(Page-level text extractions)
⟨

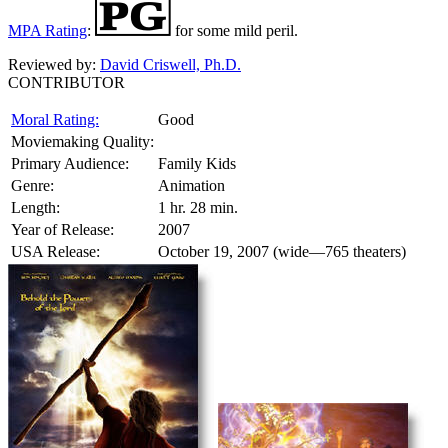
MPA Rating
:
for some mild peril.
Reviewed by:
David Criswell, Ph.D.
CONTRIBUTOR
Moral Rating:
Good
Moviemaking Quality:
Primary Audience:
Family Kids
Genre:
Animation
Length:
1 hr. 28 min.
Year of Release:
2007
USA Release:
October 19, 2007 (wide—765 theaters)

⟩

ACTIVITY
Could you reproduce the text of the listing above with "Score" substituted for every "Rating", keeping everything else unchanged and leaving out the pictures?

RESULT BELOW
MPA Score
:
for some mild peril.
Reviewed by:
David Criswell, Ph.D.
CONTRIBUTOR
Moral Score:
Good
Moviemaking Quality:
Primary Audience:
Family Kids
Genre:
Animation
Length:
1 hr. 28 min.
Year of Release:
2007
USA Release:
October 19, 2007 (wide—765 theaters)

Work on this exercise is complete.